Exercise data -

*** Block opens ***

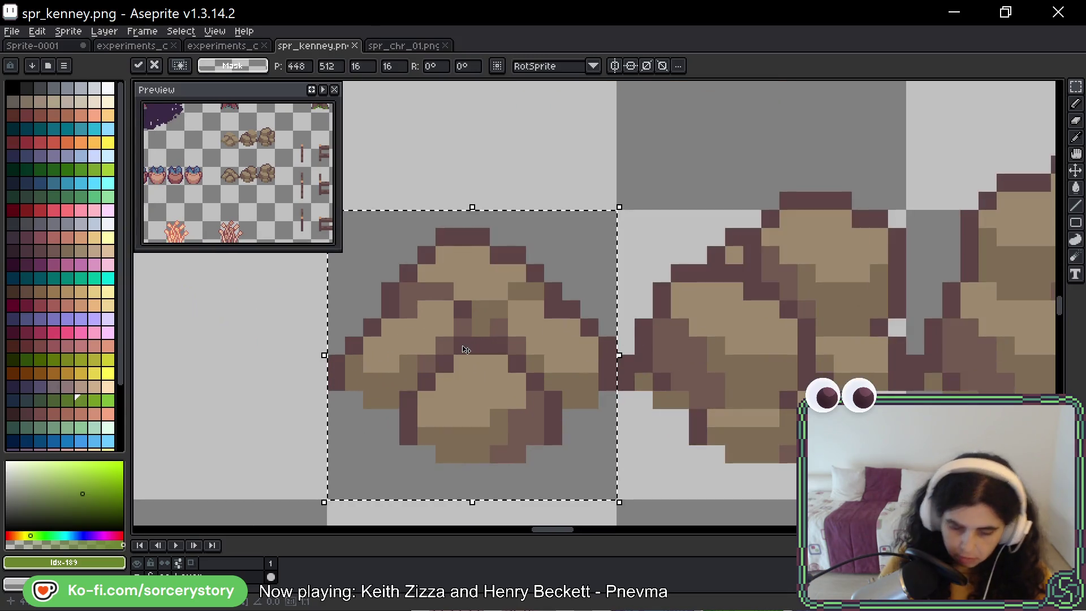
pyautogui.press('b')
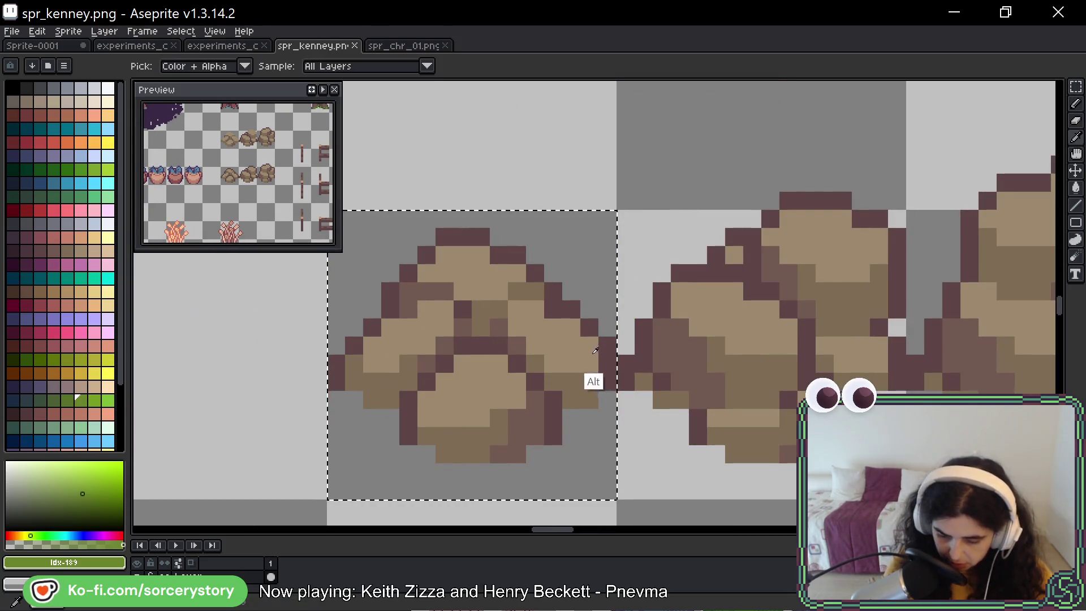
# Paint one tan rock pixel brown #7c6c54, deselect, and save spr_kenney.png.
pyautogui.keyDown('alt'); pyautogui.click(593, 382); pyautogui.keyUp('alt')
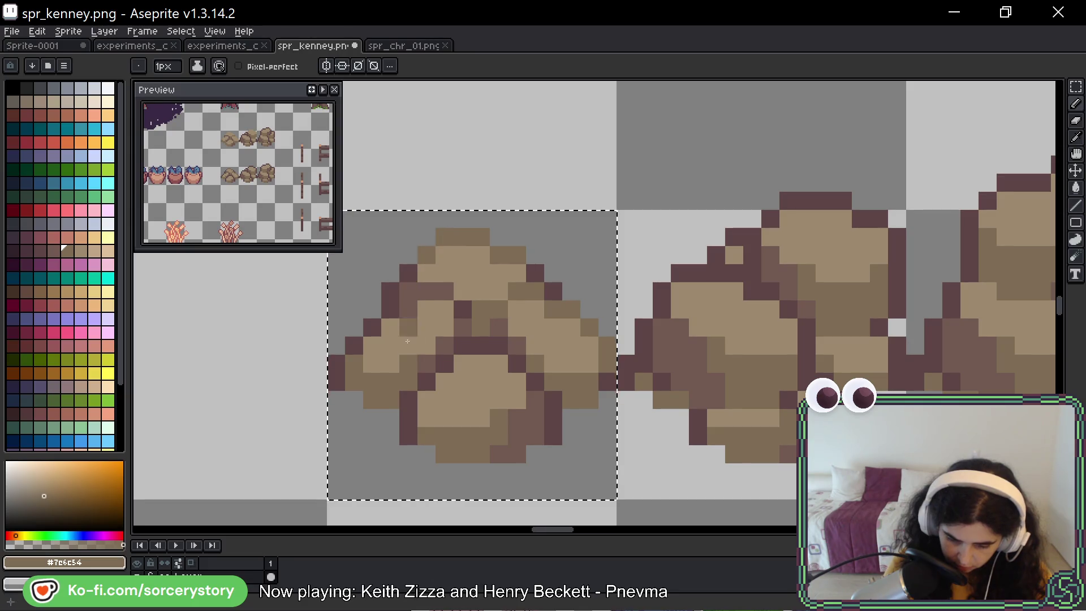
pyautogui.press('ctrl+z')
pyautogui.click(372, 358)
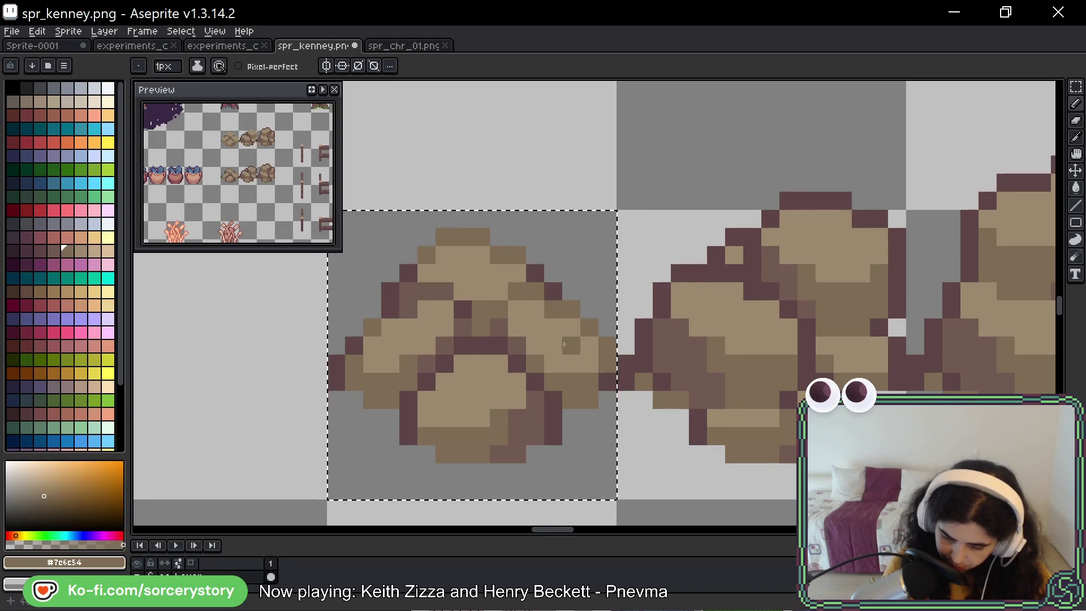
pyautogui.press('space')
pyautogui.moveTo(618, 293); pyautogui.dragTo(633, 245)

*** Block closes ***
*** Block opens ***

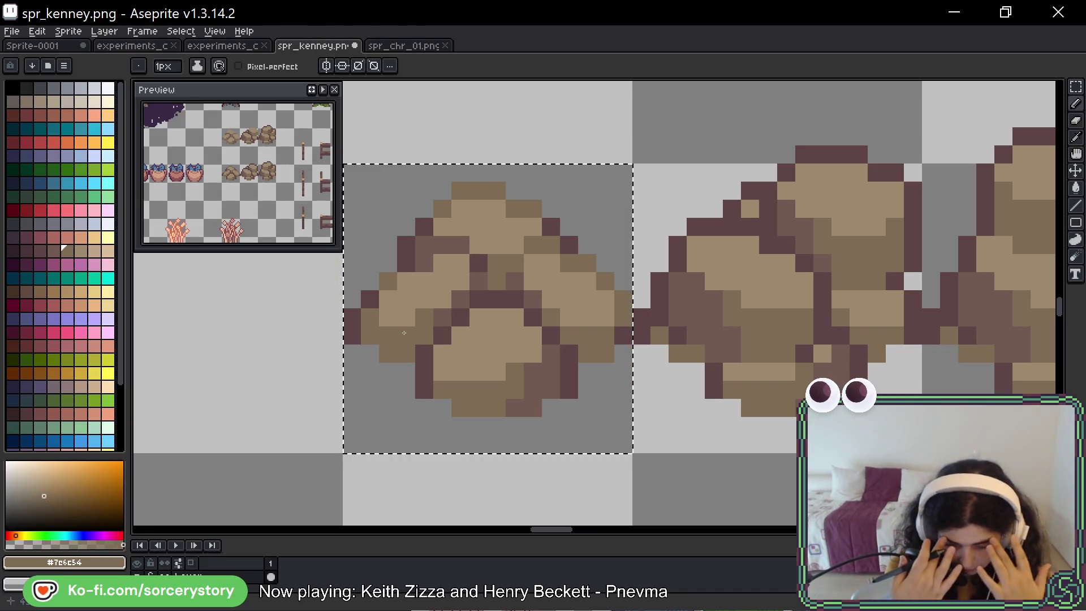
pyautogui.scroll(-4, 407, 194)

*** Block closes ***
*** Block opens ***

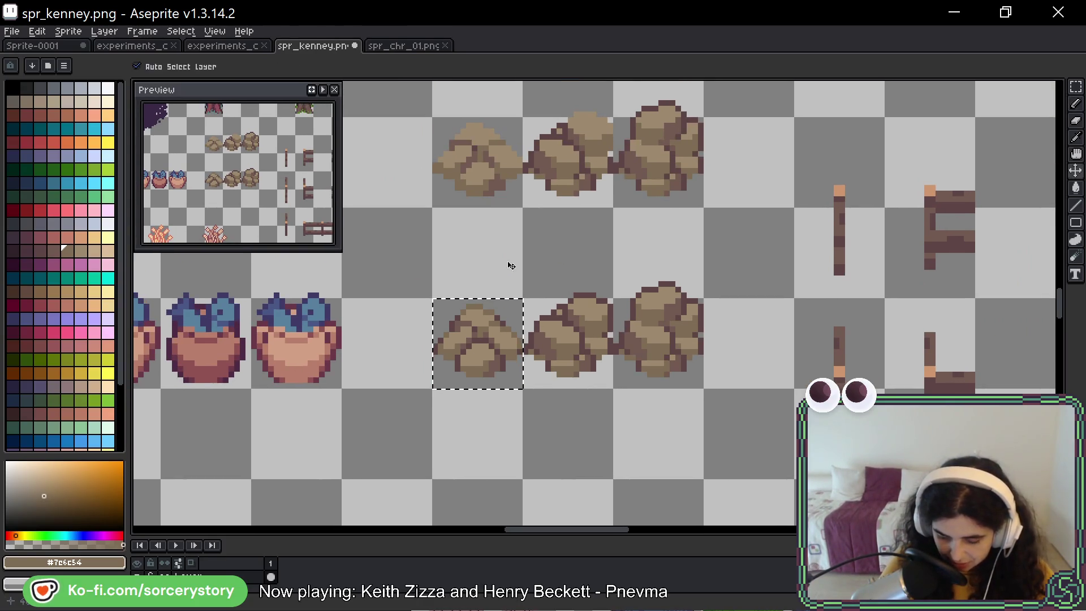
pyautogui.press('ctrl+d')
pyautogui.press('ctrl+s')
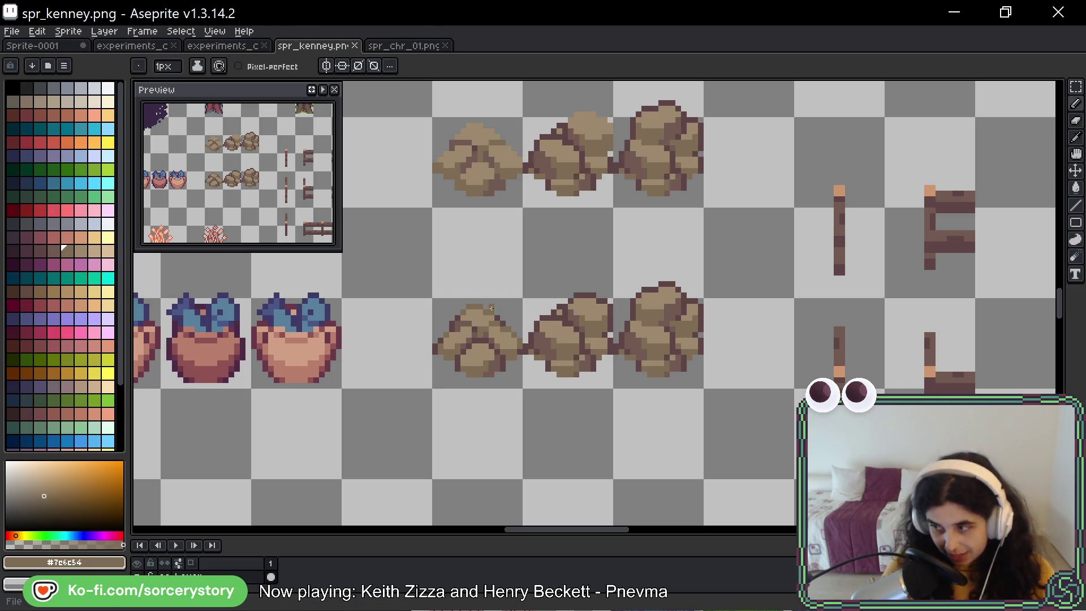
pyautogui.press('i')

*** Block closes ***

Exercise description -
Both the line above containing "# Paint one" and the line containing "pyautogui.moveTo(618, 293); pyautogui.dragTo(633, 245)" belong in the copy, along with every line between them; print these exactly and omit the pictures.

Result of this task -
# Paint one tan rock pixel brown #7c6c54, deselect, and save spr_kenney.png.
pyautogui.keyDown('alt'); pyautogui.click(593, 382); pyautogui.keyUp('alt')
pyautogui.press('ctrl+z')
pyautogui.click(372, 358)
pyautogui.press('space')
pyautogui.moveTo(618, 293); pyautogui.dragTo(633, 245)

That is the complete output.